In 2009, Dr.Kanjo discovered the NoiseSpy software to gather noise data study by using the Phone Platform for Noise Monitoring in Cambridge city [9]. This was another breakthrough in mobile noise monitoring. This proves that the mobile monitoring experiments are now part of measures used in determining levels of noise in the environment. Since many   users enjoyed using new applications, which gives them an opportunity for easier collection of data, this reduces the cost of collecting large volumes of data [9]. The application enables sharing of information among users and presents an opportunity to create environmental awareness due to comparison of data from various places.

In many countries, monitoring and associated control measures are always a feeble and subjective process [10]. The process is a part time activity that requires less financial and human attention. Switzerland experience offers instances of an approach to monitoring, Silvia Santini case study provides a Nosetube, [11] a project focused on promoting a participative outdoor noise pollution monitoring platform to empower residents, as well as governmental agencies and non-governmental organizations to advance their level awareness and insight into the issues relating to urban noise pollution [11]. Santini views a mobile phone more than a basic communication gadget but a tool for other purposes considering the complicated applications available for mobile phones to enable sensor readings. Santini offers an insightful look at the performance and the shortcomings of the mobile phones system of noise level assessment [11]. Silvia santini also recognizes the mobility, convenience and affordability of mobile phones. She agrees that the discovery will abate problems experienced courtesy of the static sensors. She later gives a close analytical approach of some of the shortcomings. She cites battery capability as one of the disadvantages.

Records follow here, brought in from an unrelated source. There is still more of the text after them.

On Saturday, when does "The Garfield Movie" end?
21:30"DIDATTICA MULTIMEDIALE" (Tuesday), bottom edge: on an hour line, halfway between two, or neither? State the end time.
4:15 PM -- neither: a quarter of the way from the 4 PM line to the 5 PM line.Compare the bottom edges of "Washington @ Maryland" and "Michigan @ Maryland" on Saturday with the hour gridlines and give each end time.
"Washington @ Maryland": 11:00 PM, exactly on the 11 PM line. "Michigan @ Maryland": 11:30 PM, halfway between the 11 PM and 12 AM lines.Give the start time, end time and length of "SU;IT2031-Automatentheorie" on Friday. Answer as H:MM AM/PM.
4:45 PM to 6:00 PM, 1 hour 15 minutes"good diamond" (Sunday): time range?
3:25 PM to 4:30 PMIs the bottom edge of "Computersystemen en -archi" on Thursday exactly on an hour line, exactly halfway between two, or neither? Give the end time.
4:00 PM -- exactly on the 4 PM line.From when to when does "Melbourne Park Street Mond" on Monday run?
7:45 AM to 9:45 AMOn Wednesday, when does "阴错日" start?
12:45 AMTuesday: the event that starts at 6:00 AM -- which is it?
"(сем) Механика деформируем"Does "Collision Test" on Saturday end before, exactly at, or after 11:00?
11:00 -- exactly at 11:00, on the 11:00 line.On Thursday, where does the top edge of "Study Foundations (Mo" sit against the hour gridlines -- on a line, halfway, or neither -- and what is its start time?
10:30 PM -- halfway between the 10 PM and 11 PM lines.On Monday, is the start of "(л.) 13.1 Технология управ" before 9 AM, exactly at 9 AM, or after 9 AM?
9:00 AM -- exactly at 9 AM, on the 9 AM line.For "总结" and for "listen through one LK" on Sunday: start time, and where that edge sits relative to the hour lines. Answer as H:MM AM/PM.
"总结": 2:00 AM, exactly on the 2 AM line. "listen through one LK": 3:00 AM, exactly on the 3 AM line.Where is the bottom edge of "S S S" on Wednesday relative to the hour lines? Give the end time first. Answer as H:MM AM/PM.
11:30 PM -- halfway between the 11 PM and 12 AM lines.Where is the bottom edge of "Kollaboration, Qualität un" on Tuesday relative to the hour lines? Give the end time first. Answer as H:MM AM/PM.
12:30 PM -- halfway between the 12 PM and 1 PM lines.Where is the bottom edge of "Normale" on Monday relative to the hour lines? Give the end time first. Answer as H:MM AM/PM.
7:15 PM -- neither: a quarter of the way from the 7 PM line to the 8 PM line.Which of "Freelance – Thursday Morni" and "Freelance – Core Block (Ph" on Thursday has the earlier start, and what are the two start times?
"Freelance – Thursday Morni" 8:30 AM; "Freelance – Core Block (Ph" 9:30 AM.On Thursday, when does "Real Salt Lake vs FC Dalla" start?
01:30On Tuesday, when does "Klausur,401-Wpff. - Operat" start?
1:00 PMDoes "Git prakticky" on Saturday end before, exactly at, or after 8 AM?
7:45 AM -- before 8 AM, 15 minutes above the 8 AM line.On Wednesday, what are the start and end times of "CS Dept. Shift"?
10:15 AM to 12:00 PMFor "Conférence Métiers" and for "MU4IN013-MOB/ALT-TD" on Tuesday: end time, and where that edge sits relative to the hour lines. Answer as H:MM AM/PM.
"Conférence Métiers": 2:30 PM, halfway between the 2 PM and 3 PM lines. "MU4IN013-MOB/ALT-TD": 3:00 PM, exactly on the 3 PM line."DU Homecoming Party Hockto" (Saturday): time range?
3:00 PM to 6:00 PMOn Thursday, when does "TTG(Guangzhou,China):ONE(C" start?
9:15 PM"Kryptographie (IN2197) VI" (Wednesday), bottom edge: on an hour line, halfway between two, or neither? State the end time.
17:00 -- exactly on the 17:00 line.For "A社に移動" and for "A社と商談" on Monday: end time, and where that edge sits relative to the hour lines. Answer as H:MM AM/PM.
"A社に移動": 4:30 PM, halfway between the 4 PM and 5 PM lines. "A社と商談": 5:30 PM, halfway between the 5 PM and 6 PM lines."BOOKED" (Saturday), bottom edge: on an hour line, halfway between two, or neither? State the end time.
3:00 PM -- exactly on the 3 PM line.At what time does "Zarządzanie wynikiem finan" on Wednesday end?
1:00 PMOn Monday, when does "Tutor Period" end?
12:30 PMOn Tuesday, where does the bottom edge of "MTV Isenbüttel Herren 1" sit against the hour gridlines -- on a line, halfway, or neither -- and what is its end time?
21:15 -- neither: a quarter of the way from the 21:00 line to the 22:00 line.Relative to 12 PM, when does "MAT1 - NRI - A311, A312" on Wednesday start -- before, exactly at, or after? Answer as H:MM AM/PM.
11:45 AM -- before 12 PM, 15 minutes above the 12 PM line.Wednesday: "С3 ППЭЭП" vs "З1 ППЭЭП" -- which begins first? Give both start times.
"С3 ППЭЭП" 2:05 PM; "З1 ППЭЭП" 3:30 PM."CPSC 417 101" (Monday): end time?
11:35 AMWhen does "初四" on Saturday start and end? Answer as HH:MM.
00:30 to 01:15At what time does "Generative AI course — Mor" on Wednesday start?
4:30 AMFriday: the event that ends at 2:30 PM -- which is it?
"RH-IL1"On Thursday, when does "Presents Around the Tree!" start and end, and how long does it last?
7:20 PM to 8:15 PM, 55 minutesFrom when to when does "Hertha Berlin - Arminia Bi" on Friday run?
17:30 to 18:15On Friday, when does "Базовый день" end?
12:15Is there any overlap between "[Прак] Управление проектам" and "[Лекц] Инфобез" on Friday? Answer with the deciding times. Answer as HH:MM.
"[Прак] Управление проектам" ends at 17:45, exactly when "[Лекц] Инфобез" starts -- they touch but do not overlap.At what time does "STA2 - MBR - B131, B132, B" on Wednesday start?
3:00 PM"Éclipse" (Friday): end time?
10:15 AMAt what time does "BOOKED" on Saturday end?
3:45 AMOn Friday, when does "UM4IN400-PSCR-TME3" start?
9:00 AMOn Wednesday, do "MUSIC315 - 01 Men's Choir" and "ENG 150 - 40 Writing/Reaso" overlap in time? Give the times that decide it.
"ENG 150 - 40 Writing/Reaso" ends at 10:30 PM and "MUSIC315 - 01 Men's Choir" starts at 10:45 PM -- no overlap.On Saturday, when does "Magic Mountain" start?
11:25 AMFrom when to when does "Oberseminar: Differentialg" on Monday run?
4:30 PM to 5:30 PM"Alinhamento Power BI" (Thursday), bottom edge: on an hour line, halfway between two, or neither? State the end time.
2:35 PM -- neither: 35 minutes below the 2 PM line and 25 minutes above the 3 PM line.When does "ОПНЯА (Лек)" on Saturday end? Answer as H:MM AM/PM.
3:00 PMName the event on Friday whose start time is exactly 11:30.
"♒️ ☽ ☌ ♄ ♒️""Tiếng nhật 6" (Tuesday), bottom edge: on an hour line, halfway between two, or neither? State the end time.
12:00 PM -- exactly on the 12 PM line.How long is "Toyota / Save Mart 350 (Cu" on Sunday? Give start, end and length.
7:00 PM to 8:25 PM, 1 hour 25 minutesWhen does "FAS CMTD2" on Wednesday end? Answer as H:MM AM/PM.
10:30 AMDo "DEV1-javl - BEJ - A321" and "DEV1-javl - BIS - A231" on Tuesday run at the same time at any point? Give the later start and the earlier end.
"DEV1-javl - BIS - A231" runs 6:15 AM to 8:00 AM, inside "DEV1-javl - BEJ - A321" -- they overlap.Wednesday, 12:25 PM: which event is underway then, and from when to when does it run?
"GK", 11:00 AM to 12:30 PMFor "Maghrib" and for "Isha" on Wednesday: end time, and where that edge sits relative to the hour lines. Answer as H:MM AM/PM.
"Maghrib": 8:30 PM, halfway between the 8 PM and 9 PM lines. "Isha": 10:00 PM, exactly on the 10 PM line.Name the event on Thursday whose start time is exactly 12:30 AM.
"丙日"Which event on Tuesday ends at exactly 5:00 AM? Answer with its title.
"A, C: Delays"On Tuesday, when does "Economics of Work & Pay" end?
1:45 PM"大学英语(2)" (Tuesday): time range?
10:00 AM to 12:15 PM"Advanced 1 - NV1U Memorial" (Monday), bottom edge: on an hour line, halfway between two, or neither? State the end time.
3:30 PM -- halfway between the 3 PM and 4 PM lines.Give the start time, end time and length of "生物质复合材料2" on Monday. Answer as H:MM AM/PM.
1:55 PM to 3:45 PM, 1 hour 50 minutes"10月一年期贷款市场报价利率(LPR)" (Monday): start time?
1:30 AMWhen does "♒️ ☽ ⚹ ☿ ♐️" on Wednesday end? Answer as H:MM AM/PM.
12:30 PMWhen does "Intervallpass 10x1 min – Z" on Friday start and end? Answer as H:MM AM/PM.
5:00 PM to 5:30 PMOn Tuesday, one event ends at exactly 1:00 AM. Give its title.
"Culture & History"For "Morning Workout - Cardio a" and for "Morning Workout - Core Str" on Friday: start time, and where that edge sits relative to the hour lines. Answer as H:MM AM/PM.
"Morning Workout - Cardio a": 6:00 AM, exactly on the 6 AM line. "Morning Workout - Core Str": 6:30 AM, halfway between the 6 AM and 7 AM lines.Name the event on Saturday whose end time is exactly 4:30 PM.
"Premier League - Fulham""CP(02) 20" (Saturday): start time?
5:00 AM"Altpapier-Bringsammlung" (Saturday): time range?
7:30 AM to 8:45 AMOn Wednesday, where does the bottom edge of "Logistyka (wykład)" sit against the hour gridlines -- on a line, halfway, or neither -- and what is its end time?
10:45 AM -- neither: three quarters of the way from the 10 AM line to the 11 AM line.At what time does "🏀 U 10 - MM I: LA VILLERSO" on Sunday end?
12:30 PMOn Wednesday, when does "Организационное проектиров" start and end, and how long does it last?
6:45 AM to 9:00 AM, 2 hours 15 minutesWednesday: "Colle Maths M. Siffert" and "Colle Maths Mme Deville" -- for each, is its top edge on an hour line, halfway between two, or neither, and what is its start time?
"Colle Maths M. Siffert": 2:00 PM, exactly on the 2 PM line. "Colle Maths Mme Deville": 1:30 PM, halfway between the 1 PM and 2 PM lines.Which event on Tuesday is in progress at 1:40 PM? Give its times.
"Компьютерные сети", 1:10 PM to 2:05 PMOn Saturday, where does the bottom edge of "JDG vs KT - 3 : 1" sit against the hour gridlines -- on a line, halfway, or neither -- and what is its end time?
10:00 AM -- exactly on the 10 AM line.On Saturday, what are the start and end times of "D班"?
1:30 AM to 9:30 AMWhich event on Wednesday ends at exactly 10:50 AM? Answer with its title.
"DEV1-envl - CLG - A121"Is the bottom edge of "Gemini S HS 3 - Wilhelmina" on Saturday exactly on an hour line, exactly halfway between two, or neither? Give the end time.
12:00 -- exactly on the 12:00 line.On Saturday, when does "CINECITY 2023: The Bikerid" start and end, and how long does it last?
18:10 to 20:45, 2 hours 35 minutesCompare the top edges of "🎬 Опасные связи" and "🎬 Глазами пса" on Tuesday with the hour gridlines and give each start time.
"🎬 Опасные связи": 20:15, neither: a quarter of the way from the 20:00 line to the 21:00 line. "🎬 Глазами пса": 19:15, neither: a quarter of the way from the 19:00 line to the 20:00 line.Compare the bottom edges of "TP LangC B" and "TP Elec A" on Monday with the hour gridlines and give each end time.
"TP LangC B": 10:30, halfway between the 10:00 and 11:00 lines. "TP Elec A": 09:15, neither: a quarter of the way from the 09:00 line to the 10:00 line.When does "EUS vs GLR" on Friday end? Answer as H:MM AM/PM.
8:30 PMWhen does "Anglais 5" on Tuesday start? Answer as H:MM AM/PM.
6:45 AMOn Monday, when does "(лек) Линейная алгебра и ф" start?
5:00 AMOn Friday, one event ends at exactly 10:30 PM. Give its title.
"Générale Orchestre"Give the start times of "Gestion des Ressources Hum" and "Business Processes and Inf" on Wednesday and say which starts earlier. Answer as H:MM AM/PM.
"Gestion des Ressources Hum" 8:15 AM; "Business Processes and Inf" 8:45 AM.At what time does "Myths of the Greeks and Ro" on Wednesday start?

The application for noise evaluation on mobile phones is an addition to the existing other heavy draining power applications. Therefore, this will lead to causes of power failure during noise assessment process. Such instances reduce the accuracy of the data collected. The noted shortcoming of this new method is privacy concerns among the public. Many people suspect that their private conversations are prone to leak to the public domain. This would reduce the adoption rate among the public. The credibility of the data collected is subject to suspicion. The level of noise measured could be prone to exaggerations due to side conversations by the individual. However, the partisan architecture [17] refutes these allegations and proposes various contexts to contain Santini’s concerns against this mobile environmental data collection platform. They include the network-attested context [17]. It is mainly concerned with the time and location. The system detects the time and the physical location of the data. This helps in validation of the data to attain credibility. The system verifies the data packet   against the network where the sensor was at that time. The other type of context is the physical context. It involves clarification on the nature of the sensor; this will ensure that the recognized sensor is the origin of the data [17]. Physical context entails also comparison and consideration of values of the other nearby measuring devices within the area of assessment. The final context is the context resolution control. It limits the influence of the individual on the data. The system offers low-level mechanisms that are user conscious to encourage sharing [17].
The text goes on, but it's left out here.